As NASA prepares to send astronauts back to the moon, led by Artemis, the agency has identified 13 candidates to land near the moon’s South Pole. Through Artemis, NASA will land the first woman and the first human of color on the moon, and lunar water could become a critical resource for establishing long-term human existence.

“With this map of SOFIA data and others to come, we’re examining how water is concentrated in different environmental conditions on the Moon,” said Casey Honniball, visiting scientist at NASA’s Goddard Space Flight Center and member of the VIPER research team. in Greenbelt, Maryland, who participated in the study. “This map will provide valuable information about potential exploration sites for the Artemis program, as well as provide regional context for future science missions such as VIPER.”

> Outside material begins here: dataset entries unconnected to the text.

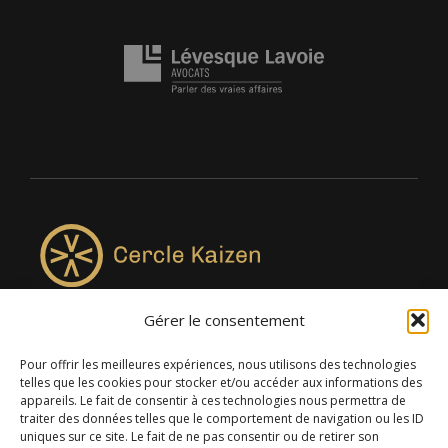
Gérer le consentement
4957, rue Lionel-Groulx, bureau 819, Saint-Augustin-de-
Desmaures QC G3A 0M7
Pour offrir les meilleures expériences, nous utilisons des technologies
telles que les cookies pour stocker et/ou accéder aux informations des
appareils. Le fait de consentir à ces technologies nous permettra de
traiter des données telles que le comportement de navigation ou les ID
uniques sur ce site. Le fait de ne pas consentir ou de retirer son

In addition to the southern region, where new map results are generated, SOFIA observations of objects associated with other missions are archived and are currently being analysed. NASA’s missions to Artemis will target both polar and nonpolar regions, including the Lunar Trailblazer, which will orbit the moon to map its hydroxyl and water content.

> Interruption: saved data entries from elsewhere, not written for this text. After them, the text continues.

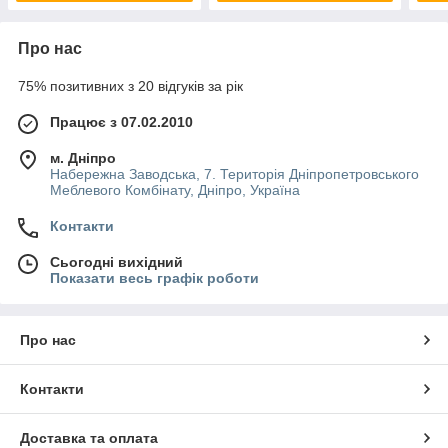
Про нас
75% позитивних з 20 відгуків за рік
Працює з 07.02.2010
м. Дніпро
Набережна Заводська, 7. Територія Дніпропетровського
Меблевого Комбінату, Дніпро, Україна
Контакти
Сьогодні вихідний
Показати весь графік роботи
Про нас
Контакти
Доставка та оплата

Where the Moon’s water might come from—whether it is ancient and present in lunar minerals from early volcanic processes on the moon, whether it is modern, whether it was carried by asteroids, comets, or the solar wind, and migrated across the lunar surface—is another important question. SOFIA observation left open. VIPER aims to better understand this difference, which is important for determining whether water is diffused and deep at the surface, or just dispersed at or near the surface.

It is clear, however, that even at its lowest limit the Moon contains much more water than we once thought.

“Our general knowledge that the Moon was dry from the Apollo era was wrong,” said Paul Lucy, a professor at the University of Hawaii at Manoa and co-author of the paper. “We already know this is wrong, but the real question is to what extent.”